The girls grew up near a summer community of clairvoyants by the sea, and through their spying learned the tricks of mediums.  Del, the huckster, sets up their own psychic business in the barn for a day; even an adult neighbor consults Martha the clairvoyant.

But later they are occupied with boys.  And one summer they are traumatized by the murder of David, a local boy who made sexual advances to both.  For years they are hounded by a detective.  And Martha, though outwardly normal, seldom leaves home, and whiles away two years commuting to Wesleyan part-time.  Finally her mother packs her off to Cornell:  she is so eager to get rid of Martha that she doesn’t even spend the first night with Martha in her strange new apartment. And so Martha goes on a walk at night, following the ghost Mary Rae.

Her observations are both wise and elegiac.
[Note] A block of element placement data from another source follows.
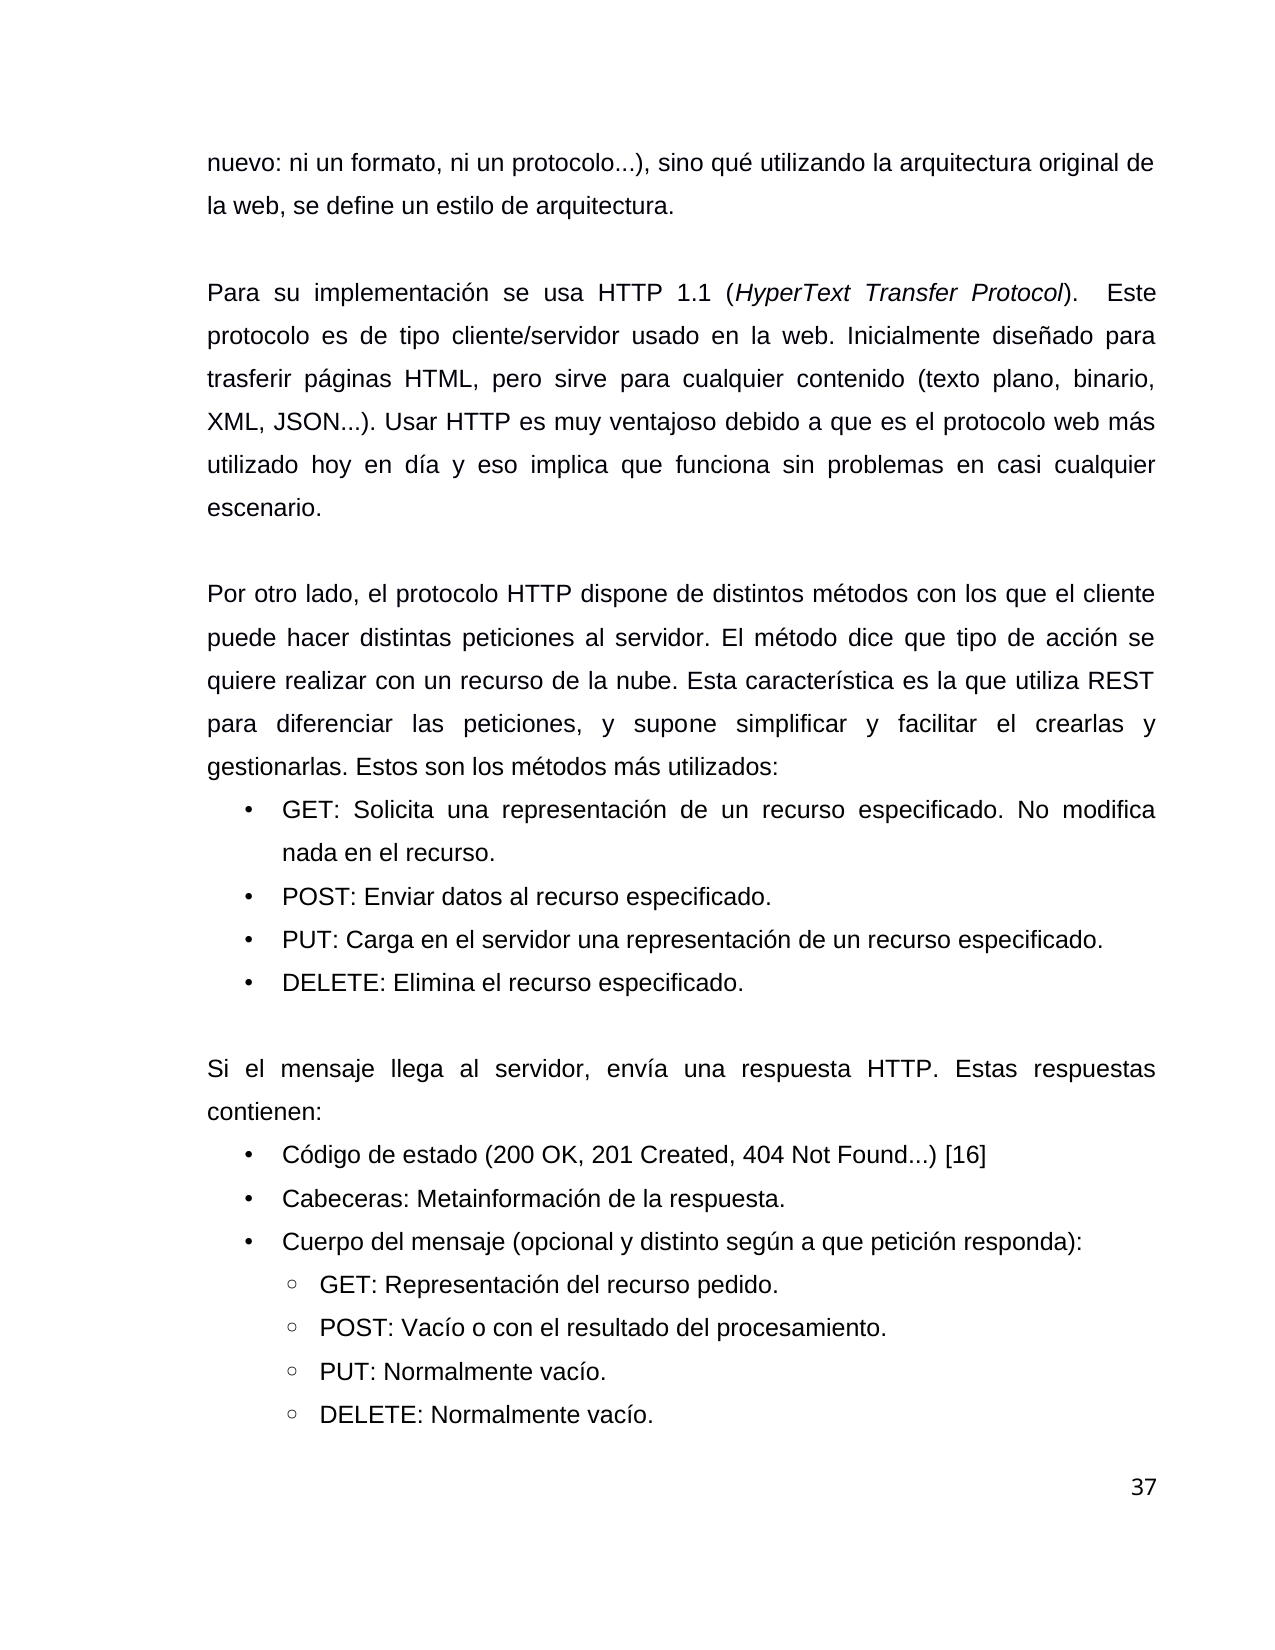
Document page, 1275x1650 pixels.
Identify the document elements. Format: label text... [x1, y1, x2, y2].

text nuevo: ni un formato, ni un protocolo...), sino qué utilizando la arquitectura original de la web, se define un estilo de arquitectura. [207, 148, 1157, 220]
list GET: Representación del recurso pedido. [282, 1270, 1157, 1299]
list Cabeceras: Metainformación de la respuesta. [244, 1184, 1157, 1213]
text Si el mensaje llega al servidor, envía una respuesta HTTP. Estas respuestas contienen: [207, 1054, 1157, 1126]
list DELETE: Normalmente vacío. [282, 1400, 1157, 1429]
list Cuerpo del mensaje (opcional y distinto según a que petición responda): [244, 1227, 1157, 1256]
list POST: Vacío o con el resultado del procesamiento. [282, 1313, 1157, 1342]
list DELETE: Elimina el recurso especificado. [244, 968, 1157, 997]
list POST: Enviar datos al recurso especificado. [244, 881, 1157, 910]
text Por otro lado, el protocolo HTTP dispone de distintos métodos con los que el cliente puede hacer distintas peticiones al servidor. El método dice que tipo de acción se quiere realizar con un recurso de la nube. Esta característica es la que utiliza REST para diferenciar las peticiones, y supone simplificar y facilitar el crearlas y gestionarlas. Estos son los métodos más utilizados: [207, 579, 1157, 781]
list Código de estado (200 OK, 201 Created, 404 Not Found...) [16] [244, 1141, 1157, 1169]
text Para su implementación se usa HTTP 1.1 (HyperText Transfer Protocol). Este protocolo es de tipo cliente/servidor usado en la web. Inicialmente diseñado para trasferir páginas HTML, pero sirve para cualquier contenido (texto plano, binario, XML, JSON...). Usar HTTP es muy ventajoso debido a que es el protocolo web más utilizado hoy en día y eso implica que funciona sin problemas en casi cualquier escenario. [207, 278, 1157, 522]
list PUT: Normalmente vacío. [282, 1357, 1157, 1386]
list PUT: Carga en el servidor una representación de un recurso especificado. [244, 925, 1157, 953]
list GET: Solicita una representación de un recurso especificado. No modifica nada en el recurso. [244, 795, 1157, 867]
I pretended I was simply out for a walk on a late summer evening.  I tried to focus on the trees arching over the sidewalk, the quaintness of the houses with their big front porches, imagining how I would describe things to Del in a letter.  The air felt cooler and the breeze, which had once seemed to promise a storm, kicked the leaves.  We walked down one street, then another–Geneva, Cascadilla.  Students had moved in, had laid down their rugs, and were acclimating to the people around them.  It didn’t escape me that my fresh start involved none of those things; rather than making new friends, I was following a dead girl.  I approached a party on a candlelit porch–laughter, banter, the group partially hidden by tall shrubbery.  Mary Rae stopped walking and paused, lingering, as if she longed to join them; as if she sensed I, too, wished to go in.

Karen Brown

Karen Brown

Brown’s prose is poetic, almost scannably rhythmic, as she spins her slow, subtle story. Telling details vivify the scenes.  As an art student Martha takes eerie photos of ghosts (other people see empty spaces with a  strange light). And Del shows up on her doorstep, having left the mental institution, and moves in with her.  Del is strange: she makes friends with a psychic in a homeless encampment.  But she is also her sister’s protector, worried about Martha’s relationship with William, a photographer who used to be involved with Mary Rae.
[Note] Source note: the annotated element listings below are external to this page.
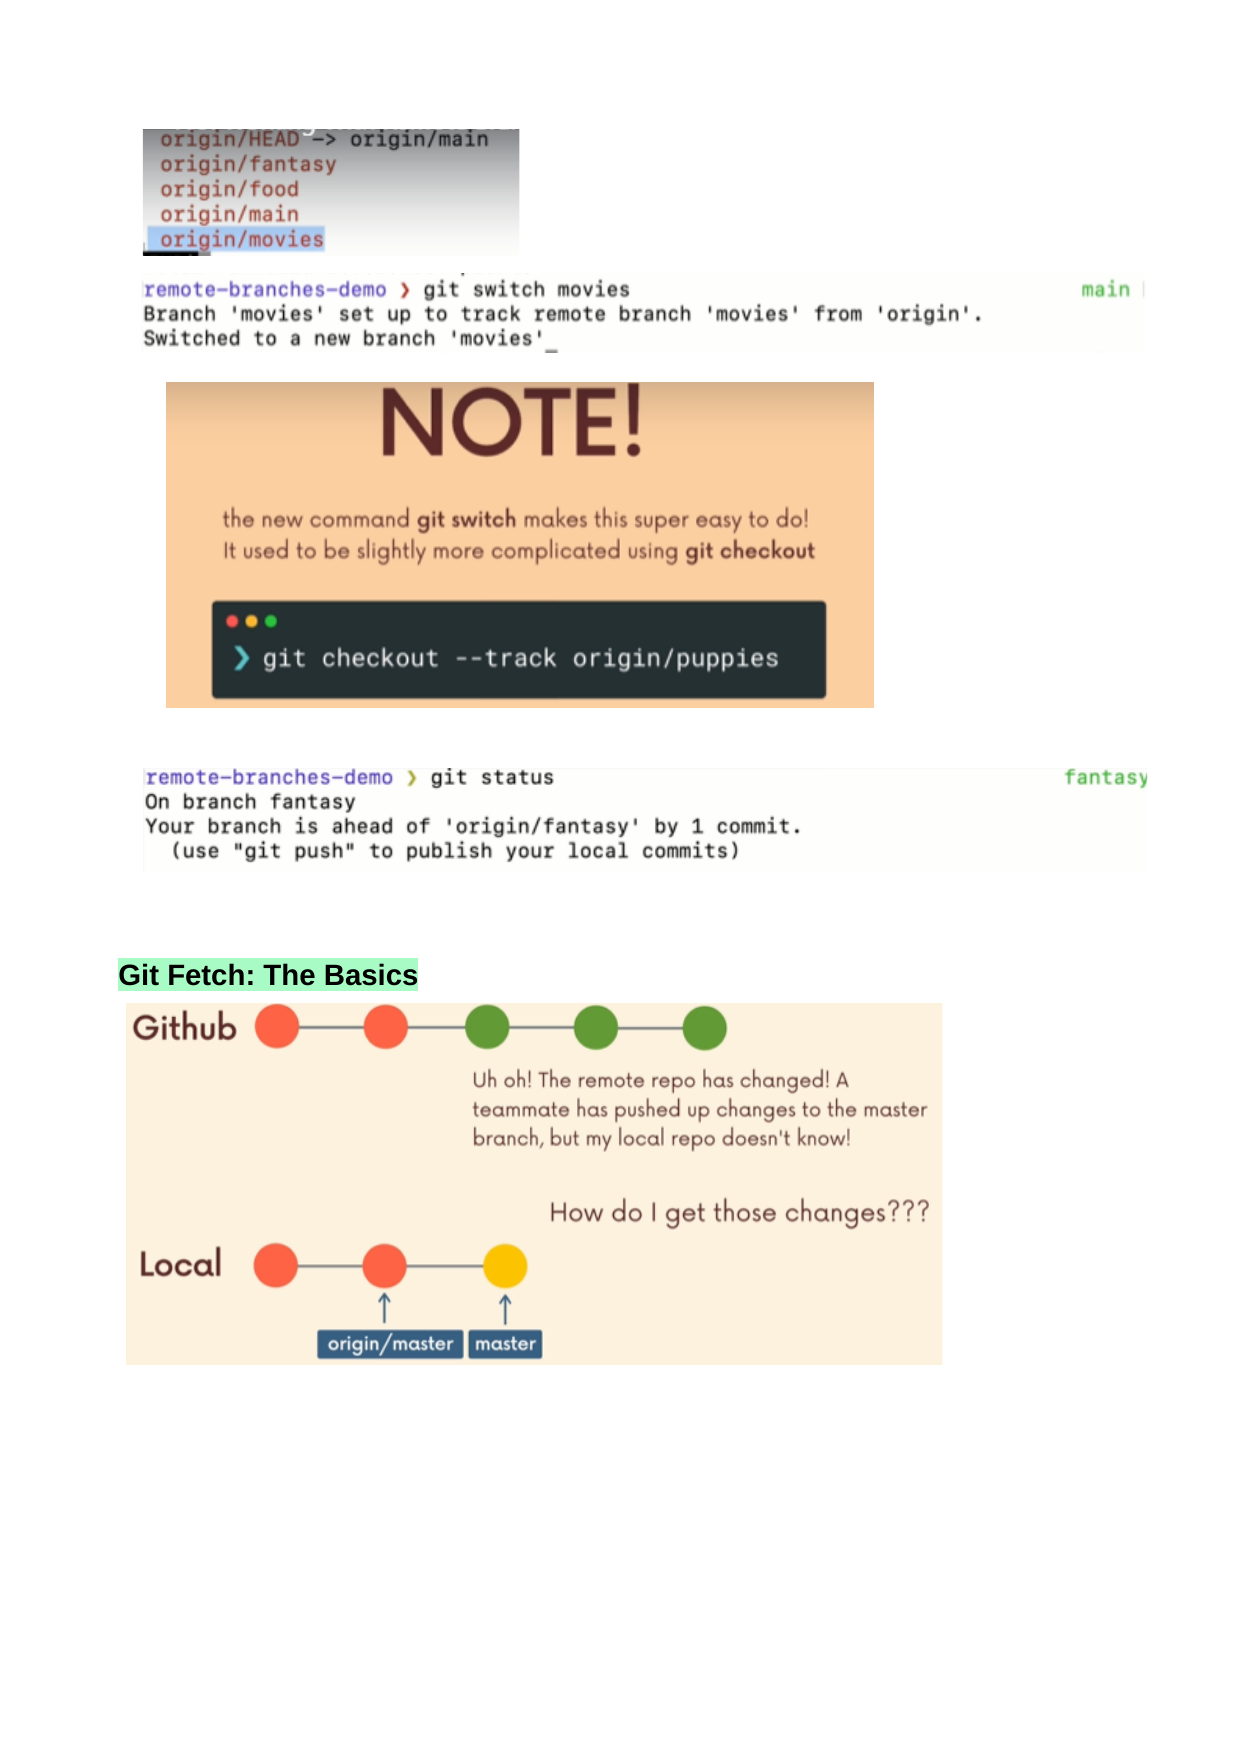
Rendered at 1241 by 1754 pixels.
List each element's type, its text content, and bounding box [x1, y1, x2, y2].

picture [141, 273, 1146, 353]
subtitle Git Fetch: The Basics [418, 958, 1122, 991]
picture [126, 1003, 943, 1365]
picture [142, 129, 520, 256]
picture [143, 768, 1148, 873]
picture [166, 382, 874, 708]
And since many people are “psychic,” to a degree–we all say we’re psychic  in the book club–we were fascinated by the concept as well as the writing.

Moodwise, it’s where Twilight meets The Secret History.  No vampires, but there is a murderer or two.

And here is a description of Karen Brown from the Macmillan website.

Little Sinners and Other Stories was named a Best Book of 2012 by Publisher’s Weekly; her previous collection, Pins and Needles received AWP’s Grace Paley Prize for Short Fiction; and her first novel, The Longings of Wayward Girls, was published in 2013 by Washington Square Press to rave reviews. Her work has been featured in The PEN/O. Henry Prize Stories, Best American Short Stories, The New York Times, and Good Housekeeping. She teaches creative writing and literature at the University of South Florida.